___ Quoted passage ___
Soul
The agent persona — its name, tone, values, and communication style.
What is the Soul
The Soul is asyncat's personality layer. It shapes every response the agent generates: the formality of the language, how technical explanations get, the balance between proactive and reactive behavior, and how the agent handles ambiguity.
Unlike a static system prompt that you paste in and forget, the Soul is adaptive. It stores your communication preferences in the Emotional memory layer and adjusts over time — so if you consistently prefer brief, direct answers, the agent gets progressively more concise without you having to repeat yourself.
Edit the Soul in Settings → Agent → Soul. Changes take effect immediately — no restart needed.
___
◆ Your tasks:
1. In one to three sentences, explain why, according to the text on the Soul, the agent becomes more concise over time without you having to repeat yourself.
2. Rewrite the stretch of the text on the Soul from "What is the" through "no restart needed.", replacing "adaptive" with "dynamic".
This material comes from a source separate from the text on the Soul.
___ The data ___
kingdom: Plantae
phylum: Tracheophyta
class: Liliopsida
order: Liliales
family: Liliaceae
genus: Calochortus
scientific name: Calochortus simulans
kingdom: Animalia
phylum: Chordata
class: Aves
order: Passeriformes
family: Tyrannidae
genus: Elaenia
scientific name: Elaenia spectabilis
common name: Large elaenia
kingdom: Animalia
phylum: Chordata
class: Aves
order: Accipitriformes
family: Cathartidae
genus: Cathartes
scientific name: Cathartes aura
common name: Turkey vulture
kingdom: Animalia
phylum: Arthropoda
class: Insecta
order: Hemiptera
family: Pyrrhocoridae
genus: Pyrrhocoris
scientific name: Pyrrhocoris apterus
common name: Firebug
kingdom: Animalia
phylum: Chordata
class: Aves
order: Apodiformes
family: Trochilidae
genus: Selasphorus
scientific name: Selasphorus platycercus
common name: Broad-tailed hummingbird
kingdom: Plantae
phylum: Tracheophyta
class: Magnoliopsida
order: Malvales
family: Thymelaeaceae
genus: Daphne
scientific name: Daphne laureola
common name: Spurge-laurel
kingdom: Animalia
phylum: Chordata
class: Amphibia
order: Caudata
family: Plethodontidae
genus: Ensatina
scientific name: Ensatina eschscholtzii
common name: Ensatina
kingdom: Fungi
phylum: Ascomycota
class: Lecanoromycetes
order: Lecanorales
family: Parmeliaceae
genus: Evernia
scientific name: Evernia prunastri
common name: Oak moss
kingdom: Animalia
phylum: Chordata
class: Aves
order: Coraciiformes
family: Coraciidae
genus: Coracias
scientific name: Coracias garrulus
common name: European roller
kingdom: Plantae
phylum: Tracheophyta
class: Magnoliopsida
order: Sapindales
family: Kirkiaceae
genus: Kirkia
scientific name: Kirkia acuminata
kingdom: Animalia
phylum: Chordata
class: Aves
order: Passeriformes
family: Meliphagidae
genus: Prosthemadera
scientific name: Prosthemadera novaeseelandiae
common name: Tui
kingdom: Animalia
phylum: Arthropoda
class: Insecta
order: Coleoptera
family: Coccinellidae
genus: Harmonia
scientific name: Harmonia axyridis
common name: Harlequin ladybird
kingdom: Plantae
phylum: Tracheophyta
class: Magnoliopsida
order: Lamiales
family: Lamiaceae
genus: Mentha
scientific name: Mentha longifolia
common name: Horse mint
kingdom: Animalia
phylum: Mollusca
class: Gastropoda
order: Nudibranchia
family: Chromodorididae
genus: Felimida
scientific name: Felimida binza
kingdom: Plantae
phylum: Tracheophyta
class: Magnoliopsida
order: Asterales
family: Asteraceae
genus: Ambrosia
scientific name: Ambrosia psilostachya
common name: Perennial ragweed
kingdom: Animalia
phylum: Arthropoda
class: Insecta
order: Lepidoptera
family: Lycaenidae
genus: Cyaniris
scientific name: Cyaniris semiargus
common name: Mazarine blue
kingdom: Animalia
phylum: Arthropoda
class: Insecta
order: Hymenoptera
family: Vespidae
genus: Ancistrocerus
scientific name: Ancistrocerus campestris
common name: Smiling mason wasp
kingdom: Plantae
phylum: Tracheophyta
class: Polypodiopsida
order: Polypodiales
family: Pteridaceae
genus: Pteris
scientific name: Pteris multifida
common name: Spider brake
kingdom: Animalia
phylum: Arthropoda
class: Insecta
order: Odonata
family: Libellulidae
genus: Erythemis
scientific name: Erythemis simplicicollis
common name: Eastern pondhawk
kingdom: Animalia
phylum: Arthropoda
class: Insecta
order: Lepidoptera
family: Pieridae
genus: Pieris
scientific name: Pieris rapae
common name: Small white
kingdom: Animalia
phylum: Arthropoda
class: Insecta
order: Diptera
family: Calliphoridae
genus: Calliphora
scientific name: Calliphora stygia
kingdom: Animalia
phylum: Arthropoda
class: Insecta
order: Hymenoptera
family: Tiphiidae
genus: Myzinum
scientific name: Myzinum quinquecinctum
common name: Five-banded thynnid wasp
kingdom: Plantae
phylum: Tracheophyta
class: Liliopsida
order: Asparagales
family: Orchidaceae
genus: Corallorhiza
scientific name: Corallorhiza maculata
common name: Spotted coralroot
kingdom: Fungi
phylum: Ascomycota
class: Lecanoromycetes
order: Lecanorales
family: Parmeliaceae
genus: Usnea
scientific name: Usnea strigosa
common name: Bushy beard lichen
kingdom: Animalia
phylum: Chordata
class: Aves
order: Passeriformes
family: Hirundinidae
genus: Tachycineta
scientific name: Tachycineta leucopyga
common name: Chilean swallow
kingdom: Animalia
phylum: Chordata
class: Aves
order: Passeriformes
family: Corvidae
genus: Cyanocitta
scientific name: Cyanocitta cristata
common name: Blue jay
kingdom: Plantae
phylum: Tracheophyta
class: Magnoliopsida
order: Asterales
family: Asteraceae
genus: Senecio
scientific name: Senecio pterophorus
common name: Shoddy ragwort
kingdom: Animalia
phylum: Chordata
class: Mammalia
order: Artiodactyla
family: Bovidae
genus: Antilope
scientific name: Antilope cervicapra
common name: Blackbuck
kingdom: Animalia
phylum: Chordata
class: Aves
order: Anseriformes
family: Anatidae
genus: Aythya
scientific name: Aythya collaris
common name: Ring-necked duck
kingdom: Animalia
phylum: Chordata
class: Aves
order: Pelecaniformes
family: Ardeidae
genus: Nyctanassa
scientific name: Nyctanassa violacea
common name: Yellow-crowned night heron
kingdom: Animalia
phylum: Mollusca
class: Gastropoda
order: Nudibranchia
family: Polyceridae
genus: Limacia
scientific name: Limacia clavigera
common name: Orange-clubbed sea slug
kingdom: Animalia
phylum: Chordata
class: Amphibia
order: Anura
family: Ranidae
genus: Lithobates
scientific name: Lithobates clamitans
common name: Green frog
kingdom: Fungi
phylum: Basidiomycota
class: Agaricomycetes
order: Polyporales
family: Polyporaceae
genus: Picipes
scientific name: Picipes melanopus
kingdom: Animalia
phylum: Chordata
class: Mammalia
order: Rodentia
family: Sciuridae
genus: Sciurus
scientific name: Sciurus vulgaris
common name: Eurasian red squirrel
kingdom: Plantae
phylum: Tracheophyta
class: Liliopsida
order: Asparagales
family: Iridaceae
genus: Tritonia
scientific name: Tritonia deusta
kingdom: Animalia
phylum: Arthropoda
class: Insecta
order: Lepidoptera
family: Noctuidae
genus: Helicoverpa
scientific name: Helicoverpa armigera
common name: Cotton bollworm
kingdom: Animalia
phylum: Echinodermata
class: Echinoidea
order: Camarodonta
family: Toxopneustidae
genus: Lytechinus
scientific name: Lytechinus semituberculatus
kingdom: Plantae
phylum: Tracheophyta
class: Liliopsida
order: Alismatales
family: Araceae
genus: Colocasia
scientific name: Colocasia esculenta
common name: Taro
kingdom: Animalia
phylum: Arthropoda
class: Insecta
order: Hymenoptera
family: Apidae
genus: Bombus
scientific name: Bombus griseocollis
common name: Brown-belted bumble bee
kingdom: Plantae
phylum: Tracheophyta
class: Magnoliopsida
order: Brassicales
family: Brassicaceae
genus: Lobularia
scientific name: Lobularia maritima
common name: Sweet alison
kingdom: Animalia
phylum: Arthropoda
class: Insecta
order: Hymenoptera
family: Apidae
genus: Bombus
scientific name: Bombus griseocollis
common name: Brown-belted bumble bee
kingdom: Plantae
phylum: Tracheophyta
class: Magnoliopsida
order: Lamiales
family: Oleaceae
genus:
___
◆ Response list:
1. The Soul is adaptive: it stores your communication preferences in the Emotional memory layer and adjusts over time. So if you consistently prefer brief, direct answers, the agent progressively becomes more concise.

2.
What is the Soul
The Soul is asyncat's personality layer. It shapes every response the agent generates: the formality of the language, how technical explanations get, the balance between proactive and reactive behavior, and how the agent handles ambiguity.
Unlike a static system prompt that you paste in and forget, the Soul is dynamic. It stores your communication preferences in the Emotional memory layer and adjusts over time — so if you consistently prefer brief, direct answers, the agent gets progressively more concise without you having to repeat yourself.
Edit the Soul in Settings → Agent → Soul. Changes take effect immediately — no restart needed.